What the task asks: Restate the entries below in full, exactly as they read, but without pictures.

BEGIN

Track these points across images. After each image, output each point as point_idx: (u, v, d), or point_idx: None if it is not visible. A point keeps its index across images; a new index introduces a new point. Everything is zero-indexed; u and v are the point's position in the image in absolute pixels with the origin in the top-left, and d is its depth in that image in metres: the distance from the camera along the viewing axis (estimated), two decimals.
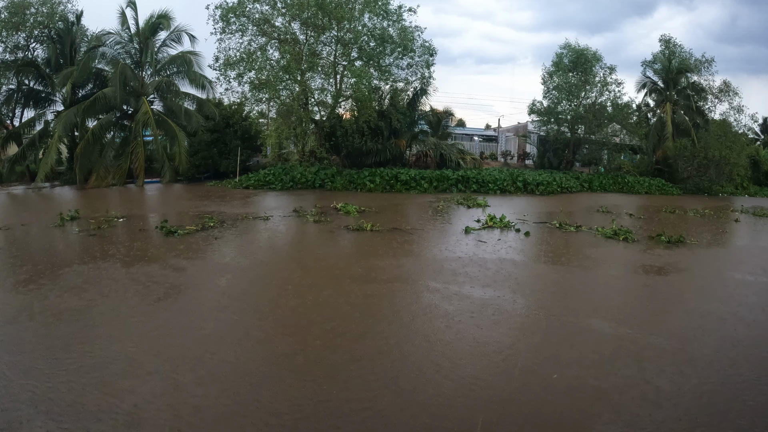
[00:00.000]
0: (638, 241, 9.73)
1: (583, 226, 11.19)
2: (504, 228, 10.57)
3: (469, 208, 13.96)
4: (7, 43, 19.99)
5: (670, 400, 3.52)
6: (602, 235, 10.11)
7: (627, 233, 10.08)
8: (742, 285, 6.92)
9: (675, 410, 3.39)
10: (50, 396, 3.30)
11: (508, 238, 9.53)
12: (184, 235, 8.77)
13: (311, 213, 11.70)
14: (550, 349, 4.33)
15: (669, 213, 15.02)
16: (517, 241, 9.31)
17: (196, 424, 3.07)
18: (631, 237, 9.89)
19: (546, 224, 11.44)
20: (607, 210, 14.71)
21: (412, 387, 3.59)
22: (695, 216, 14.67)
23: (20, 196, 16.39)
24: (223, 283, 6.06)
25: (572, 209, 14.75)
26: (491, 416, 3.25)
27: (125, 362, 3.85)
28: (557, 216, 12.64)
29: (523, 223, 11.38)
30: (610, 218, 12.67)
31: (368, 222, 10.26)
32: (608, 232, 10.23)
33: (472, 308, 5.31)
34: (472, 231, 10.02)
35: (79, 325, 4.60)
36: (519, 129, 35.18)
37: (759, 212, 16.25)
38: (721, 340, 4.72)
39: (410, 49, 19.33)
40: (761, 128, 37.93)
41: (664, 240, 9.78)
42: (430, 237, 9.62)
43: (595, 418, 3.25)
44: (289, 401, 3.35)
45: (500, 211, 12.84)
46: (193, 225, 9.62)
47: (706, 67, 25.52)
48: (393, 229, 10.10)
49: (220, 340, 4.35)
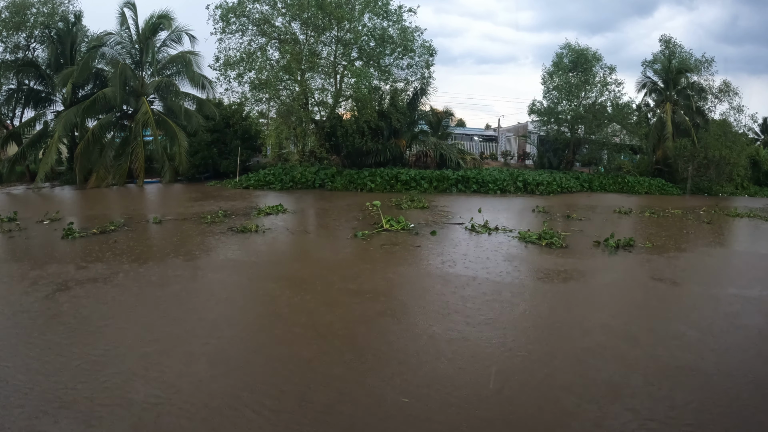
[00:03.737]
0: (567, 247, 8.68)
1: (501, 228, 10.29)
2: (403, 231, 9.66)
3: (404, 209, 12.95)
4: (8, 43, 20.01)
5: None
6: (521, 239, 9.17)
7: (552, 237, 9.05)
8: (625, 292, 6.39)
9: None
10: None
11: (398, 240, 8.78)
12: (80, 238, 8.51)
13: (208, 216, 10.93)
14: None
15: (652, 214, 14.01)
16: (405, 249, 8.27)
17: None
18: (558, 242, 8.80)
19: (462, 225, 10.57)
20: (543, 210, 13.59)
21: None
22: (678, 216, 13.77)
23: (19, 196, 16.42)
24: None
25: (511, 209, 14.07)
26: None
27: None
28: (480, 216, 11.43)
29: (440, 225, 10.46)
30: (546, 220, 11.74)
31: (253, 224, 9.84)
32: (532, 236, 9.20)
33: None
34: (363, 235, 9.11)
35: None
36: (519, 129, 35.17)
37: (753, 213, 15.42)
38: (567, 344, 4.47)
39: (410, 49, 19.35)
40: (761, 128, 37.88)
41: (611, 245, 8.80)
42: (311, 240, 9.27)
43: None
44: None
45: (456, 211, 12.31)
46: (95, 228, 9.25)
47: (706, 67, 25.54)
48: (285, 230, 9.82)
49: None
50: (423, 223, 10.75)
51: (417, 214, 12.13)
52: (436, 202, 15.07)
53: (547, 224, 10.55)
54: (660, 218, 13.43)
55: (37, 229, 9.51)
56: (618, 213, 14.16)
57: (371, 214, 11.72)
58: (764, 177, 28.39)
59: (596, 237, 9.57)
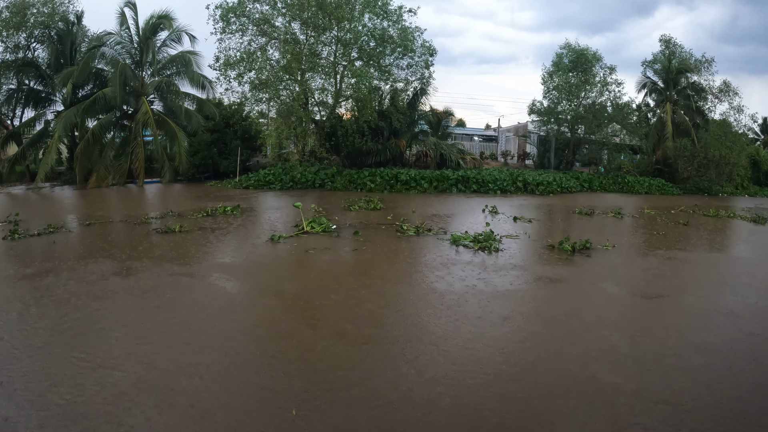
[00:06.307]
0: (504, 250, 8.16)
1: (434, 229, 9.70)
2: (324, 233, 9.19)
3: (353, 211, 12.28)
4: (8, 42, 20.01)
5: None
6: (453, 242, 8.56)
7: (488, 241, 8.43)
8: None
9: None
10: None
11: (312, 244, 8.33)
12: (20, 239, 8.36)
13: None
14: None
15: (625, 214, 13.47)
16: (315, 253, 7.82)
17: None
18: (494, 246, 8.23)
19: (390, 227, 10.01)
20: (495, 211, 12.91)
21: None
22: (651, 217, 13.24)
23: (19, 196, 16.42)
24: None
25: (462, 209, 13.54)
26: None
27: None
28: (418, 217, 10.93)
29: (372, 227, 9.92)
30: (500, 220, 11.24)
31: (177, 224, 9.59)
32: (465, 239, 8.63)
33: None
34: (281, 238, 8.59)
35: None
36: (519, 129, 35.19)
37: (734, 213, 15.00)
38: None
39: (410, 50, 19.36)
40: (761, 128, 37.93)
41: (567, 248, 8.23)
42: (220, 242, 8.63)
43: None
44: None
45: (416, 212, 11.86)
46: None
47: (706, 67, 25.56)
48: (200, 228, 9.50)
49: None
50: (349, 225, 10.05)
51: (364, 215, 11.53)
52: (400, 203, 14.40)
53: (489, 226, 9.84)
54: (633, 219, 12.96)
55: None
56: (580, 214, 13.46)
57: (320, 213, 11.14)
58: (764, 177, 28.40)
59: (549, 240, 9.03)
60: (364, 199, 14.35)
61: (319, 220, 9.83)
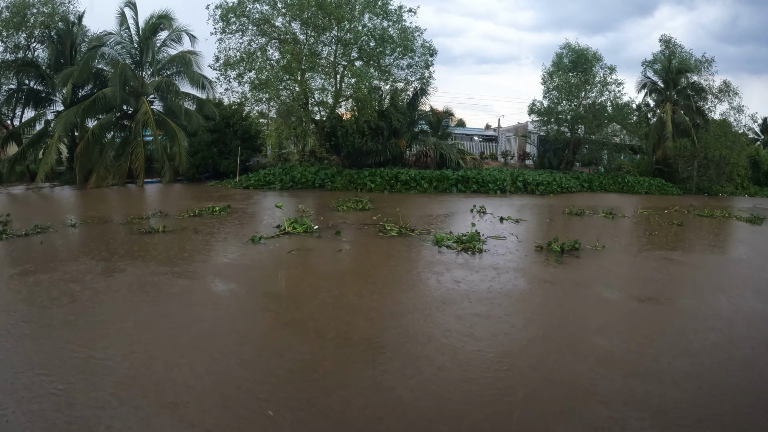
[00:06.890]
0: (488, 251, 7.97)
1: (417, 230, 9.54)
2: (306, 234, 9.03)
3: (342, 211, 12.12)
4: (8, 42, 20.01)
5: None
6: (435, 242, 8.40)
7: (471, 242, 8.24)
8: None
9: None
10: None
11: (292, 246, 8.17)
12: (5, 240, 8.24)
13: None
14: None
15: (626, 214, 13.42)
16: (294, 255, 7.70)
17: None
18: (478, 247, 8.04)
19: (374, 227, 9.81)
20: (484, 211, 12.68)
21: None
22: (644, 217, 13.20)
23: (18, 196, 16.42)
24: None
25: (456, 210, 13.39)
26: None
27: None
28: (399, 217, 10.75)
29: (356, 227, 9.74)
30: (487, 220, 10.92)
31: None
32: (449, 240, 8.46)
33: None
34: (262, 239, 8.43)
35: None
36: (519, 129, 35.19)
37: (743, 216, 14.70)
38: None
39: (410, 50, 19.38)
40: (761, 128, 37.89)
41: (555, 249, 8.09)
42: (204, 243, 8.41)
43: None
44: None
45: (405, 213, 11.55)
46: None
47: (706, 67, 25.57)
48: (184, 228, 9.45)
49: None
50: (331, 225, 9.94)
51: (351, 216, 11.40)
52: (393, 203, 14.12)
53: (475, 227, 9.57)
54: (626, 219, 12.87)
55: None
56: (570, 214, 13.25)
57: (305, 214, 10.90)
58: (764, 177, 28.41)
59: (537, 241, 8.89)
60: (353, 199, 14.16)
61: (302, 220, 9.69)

END

Written response:
Track these points across images. After each image, output each point as point_idx: (u, v, d), or point_idx: None if it is not visible. A point keeps its index across images; a new index introduces a new point. Everything is zero-indexed; u and v are the point's position in the image in absolute pixels with the origin in the top-left, and d is its depth in that image in metres: the distance from the camera along the viewing axis (estimated), two decimals.
[00:00.000]
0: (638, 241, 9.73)
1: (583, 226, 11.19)
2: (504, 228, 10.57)
3: (469, 208, 13.96)
4: (7, 43, 19.99)
5: (670, 400, 3.52)
6: (602, 235, 10.11)
7: (627, 233, 10.08)
8: (742, 285, 6.92)
9: (675, 410, 3.39)
10: (50, 396, 3.30)
11: (508, 238, 9.53)
12: (184, 235, 8.77)
13: (311, 213, 11.70)
14: (550, 349, 4.33)
15: (669, 213, 15.02)
16: (517, 241, 9.31)
17: (196, 424, 3.07)
18: (631, 237, 9.89)
19: (546, 224, 11.44)
20: (607, 210, 14.71)
21: (412, 387, 3.59)
22: (695, 216, 14.67)
23: (20, 196, 16.39)
24: (223, 283, 6.06)
25: (572, 209, 14.75)
26: (491, 416, 3.25)
27: (125, 362, 3.85)
28: (557, 216, 12.64)
29: (523, 223, 11.38)
30: (610, 218, 12.67)
31: (368, 222, 10.26)
32: (608, 232, 10.23)
33: (472, 308, 5.31)
34: (472, 231, 10.02)
35: (79, 325, 4.60)
36: (519, 129, 35.18)
37: (759, 212, 16.25)
38: (721, 340, 4.72)
39: (410, 49, 19.33)
40: (761, 128, 37.93)
41: (664, 240, 9.78)
42: (430, 237, 9.62)
43: (595, 418, 3.25)
44: (289, 401, 3.35)
45: (500, 211, 12.84)
46: (193, 225, 9.62)
47: (706, 67, 25.52)
48: (393, 229, 10.10)
49: (220, 340, 4.35)
[00:03.737]
0: (567, 247, 8.68)
1: (501, 228, 10.29)
2: (403, 231, 9.66)
3: (404, 209, 12.95)
4: (8, 43, 20.01)
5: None
6: (521, 239, 9.17)
7: (552, 237, 9.05)
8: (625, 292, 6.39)
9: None
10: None
11: (398, 240, 8.78)
12: (80, 238, 8.51)
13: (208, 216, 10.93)
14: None
15: (652, 214, 14.01)
16: (405, 249, 8.27)
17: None
18: (558, 242, 8.80)
19: (462, 225, 10.57)
20: (543, 210, 13.59)
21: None
22: (678, 216, 13.77)
23: (19, 196, 16.42)
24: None
25: (511, 209, 14.07)
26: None
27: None
28: (480, 216, 11.43)
29: (440, 225, 10.46)
30: (546, 220, 11.74)
31: (253, 224, 9.84)
32: (532, 236, 9.20)
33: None
34: (363, 235, 9.11)
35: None
36: (519, 129, 35.17)
37: (753, 213, 15.42)
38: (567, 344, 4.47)
39: (410, 49, 19.35)
40: (761, 128, 37.88)
41: (611, 245, 8.80)
42: (311, 240, 9.27)
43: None
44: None
45: (456, 211, 12.31)
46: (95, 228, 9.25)
47: (706, 67, 25.54)
48: (285, 230, 9.82)
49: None
50: (423, 223, 10.75)
51: (417, 214, 12.13)
52: (436, 202, 15.07)
53: (547, 224, 10.55)
54: (660, 218, 13.43)
55: (37, 229, 9.51)
56: (618, 213, 14.16)
57: (371, 214, 11.72)
58: (764, 177, 28.39)
59: (596, 237, 9.57)
[00:06.307]
0: (504, 250, 8.16)
1: (434, 229, 9.70)
2: (324, 233, 9.19)
3: (353, 211, 12.28)
4: (8, 42, 20.01)
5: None
6: (453, 242, 8.56)
7: (488, 241, 8.43)
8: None
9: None
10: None
11: (312, 244, 8.33)
12: (20, 239, 8.36)
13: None
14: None
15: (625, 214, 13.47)
16: (315, 253, 7.82)
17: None
18: (494, 246, 8.23)
19: (390, 227, 10.01)
20: (495, 211, 12.91)
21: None
22: (651, 217, 13.24)
23: (19, 196, 16.42)
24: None
25: (462, 209, 13.54)
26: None
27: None
28: (418, 217, 10.93)
29: (372, 227, 9.92)
30: (500, 220, 11.24)
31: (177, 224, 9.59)
32: (465, 239, 8.63)
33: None
34: (281, 238, 8.59)
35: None
36: (519, 129, 35.19)
37: (734, 213, 15.00)
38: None
39: (410, 50, 19.36)
40: (761, 128, 37.93)
41: (567, 248, 8.23)
42: (220, 242, 8.63)
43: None
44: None
45: (416, 212, 11.86)
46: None
47: (706, 67, 25.56)
48: (200, 228, 9.50)
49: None
50: (349, 225, 10.05)
51: (364, 215, 11.53)
52: (400, 203, 14.40)
53: (489, 226, 9.84)
54: (633, 219, 12.96)
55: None
56: (580, 214, 13.46)
57: (320, 213, 11.14)
58: (764, 177, 28.40)
59: (549, 240, 9.03)
60: (364, 199, 14.35)
61: (319, 220, 9.83)
[00:06.890]
0: (488, 251, 7.97)
1: (417, 230, 9.54)
2: (306, 234, 9.03)
3: (342, 211, 12.12)
4: (8, 42, 20.01)
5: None
6: (435, 242, 8.40)
7: (471, 242, 8.24)
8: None
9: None
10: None
11: (292, 246, 8.17)
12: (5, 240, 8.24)
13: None
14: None
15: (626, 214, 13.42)
16: (294, 255, 7.70)
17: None
18: (478, 247, 8.04)
19: (374, 227, 9.81)
20: (484, 211, 12.68)
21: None
22: (644, 217, 13.20)
23: (18, 196, 16.42)
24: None
25: (456, 210, 13.39)
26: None
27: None
28: (399, 217, 10.75)
29: (356, 227, 9.74)
30: (487, 220, 10.92)
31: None
32: (449, 240, 8.46)
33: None
34: (262, 239, 8.43)
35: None
36: (519, 129, 35.19)
37: (743, 216, 14.70)
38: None
39: (410, 50, 19.38)
40: (761, 128, 37.89)
41: (555, 249, 8.09)
42: (204, 243, 8.41)
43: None
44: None
45: (405, 213, 11.55)
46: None
47: (706, 67, 25.57)
48: (184, 228, 9.45)
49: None
50: (331, 225, 9.94)
51: (351, 216, 11.40)
52: (393, 203, 14.12)
53: (475, 227, 9.57)
54: (626, 219, 12.87)
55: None
56: (570, 214, 13.25)
57: (305, 214, 10.90)
58: (764, 177, 28.41)
59: (537, 241, 8.89)
60: (353, 199, 14.16)
61: (302, 220, 9.69)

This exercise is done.